The above compiles fine. However, we can’t do the same with our Node object:

let helloNode = Node<String>(value: "Hello")
let catNode = Node<String>(value: "Cat")

let nodeArray = [helloNode, catNode]
print(nodeArray.indexOf(helloNode)) // compiler error

To understand why, you’ll need to dig a bit deeper into where the indexOf method comes from.

CollectionType Protocol

The CollectionType protocol is adopted by types that can be treated as a collection, such as Swift arrays. This protocol has a suite of methods, and amongst them is the indexOf method.

Inside the CollectionType protocol, indexOf has the following signature:

@warn_unused_result func indexOf(@noescape _ predicate: (Self.Generator.Element) 
  throws -> Bool) rethrows -> Self.Index?

Let’s simplify that a bit so we can digest it a little easier:

func indexOf(predicate: (Self.Generator.Element) -> Bool)

The generalized version of indexOf takes in a closure of the form (Self.Generator.Element) -> Bool. The idea is you’ll provide the logic for it to match what you want to find. For example:

let nodeYouWantToFind = Node<String>(value: "Hello")
nodeArray.indexOf { $0 === nodeYouWantToFind }

However, by using protocol extensions, the Swift Standard Library extends the CollectionType protocol by providing a overload of indexOf. You may think of this one as the “convenience” method.

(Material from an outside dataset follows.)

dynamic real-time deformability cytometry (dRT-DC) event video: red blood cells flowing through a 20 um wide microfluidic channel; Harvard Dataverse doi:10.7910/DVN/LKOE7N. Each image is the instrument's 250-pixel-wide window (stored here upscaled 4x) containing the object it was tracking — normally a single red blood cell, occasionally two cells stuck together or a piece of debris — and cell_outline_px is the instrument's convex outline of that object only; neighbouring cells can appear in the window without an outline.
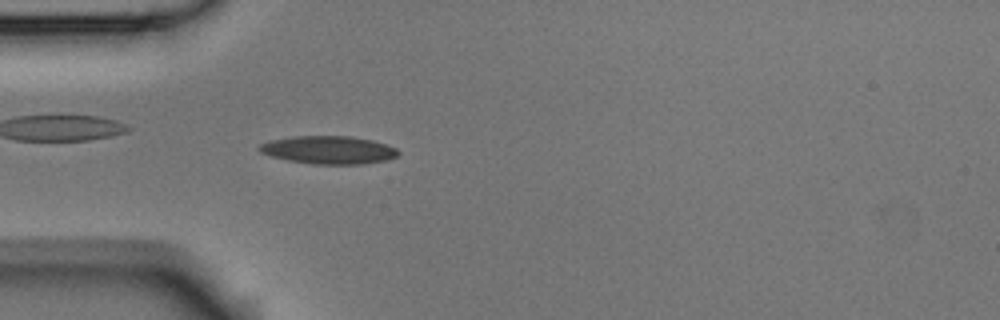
{"species": "Egyptian fruit bat (a non-hibernating species)", "species_latin": "Rousettus aegyptiacus", "temperature_condition": "room temperature", "stored_images_in_passage": 4, "camera_frame_rate_fps": 3000, "um_per_image_px": 0.085, "animal": {"sex": "male"}, "frame": {"image": 1, "passage_image": 4, "time_ms": 1.0, "image_size_px": [1000, 320], "cell_outline_px": [[400, 152], [396, 156], [388, 160], [364, 164], [312, 164], [288, 160], [272, 156], [260, 152], [256, 148], [260, 144], [268, 140], [292, 136], [348, 136], [372, 140], [396, 148]], "centroid_in_image_um": [27.9, 12.74], "position_along_channel_um": 57.1, "area_um2": 22.72}}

This one abstracts away the closure and just asks for the element, allowing you to call the method without supplying a closure. Continuing from the above example:

nodeArray.indexOf(nodeYouWantToFind)

Using this convenient method has some requirements though. Your type must be equatable to expose it. In this case, the Node class did not conform to equatable, so you aren’t able to use the convenient version of indexOf.

Kevin,

Under xCode 8b6 I was doing fine until I added the generic portion of your tutorial. For some reason I’m getting an:

 error: Execution was interrupted, reason: EXEC_BAD_ACCESS(code=EXC_i386_GPFLT) on  the .addChild(node:XXXX).

I’m not sure what the issue is and any pointers would be greatly appreciated.